AI-generated from the text of customer reviews
As we age, it becomes increasingly important to maintain muscle mass and agility in order to stay strong and functional. Strength training is a key component of any fitness routine, especially for those over 40. In this post, we will outline a 6-week program designed to help you build muscle and improve agility.
Week 1-2: Foundation Phase
During the first two weeks, focus on building a solid foundation of strength with compound movements such as squats, deadlifts, and bench presses. Start with lighter weights and higher repetitions to perfect your form and prevent injury. Aim for 3-4 strength training sessions per week, with at least one rest day in between.
Week 3-4: Hypertrophy Phase
In weeks three and four, increase the intensity of your workouts by lifting heavier weights and performing fewer repetitions. This will help to stimulate muscle growth and increase muscle mass.
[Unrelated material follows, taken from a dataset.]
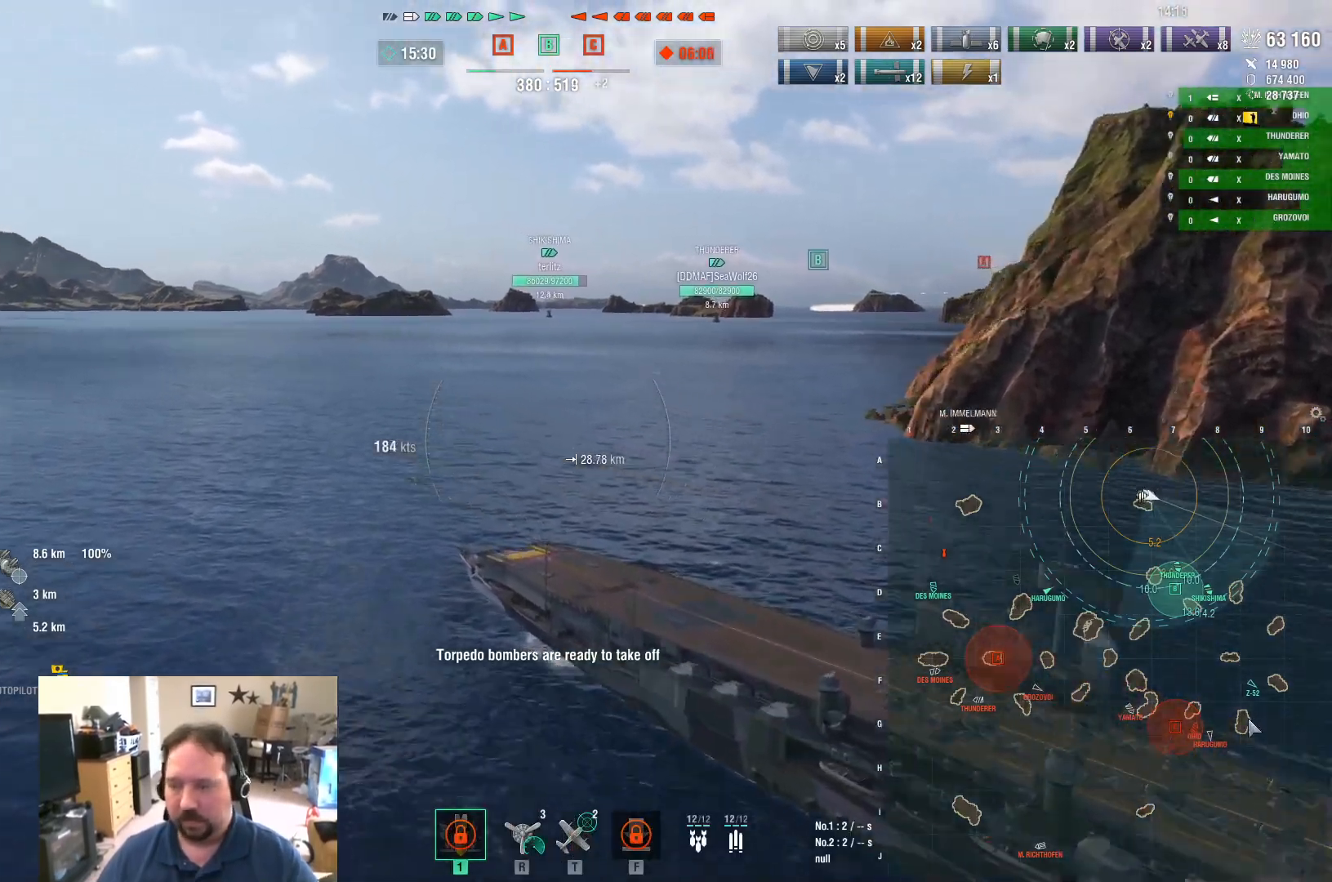
{"keys": ["ctrl"], "mouse": [], "mouse_move": "up-left", "events": []}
Incorporate isolated exercises for specific muscle groups, such as bicep curls and tricep extensions. Aim for 3-4 strength training sessions per week, with at least one rest day in between.
Week 5-6: Power Phase
During the final two weeks, focus on building power and agility by incorporating explosive movements such as plyometrics and sprints. This will help to improve your overall athleticism and coordination. Aim for 3-4 strength training sessions per week, with at least one rest day in between.
Throughout the program, be sure to prioritize proper nutrition and recovery. Make sure to consume enough protein to support muscle growth and repair, and get plenty of rest to allow your muscles to recover and rebuild. Remember to listen to your body and adjust the program as needed to fit your individual needs and abilities.
Strength training is a crucial component of any fitness routine, especially for those over 40. By following this 6-week program, you can build muscle, improve agility, and stay strong and functional as you age.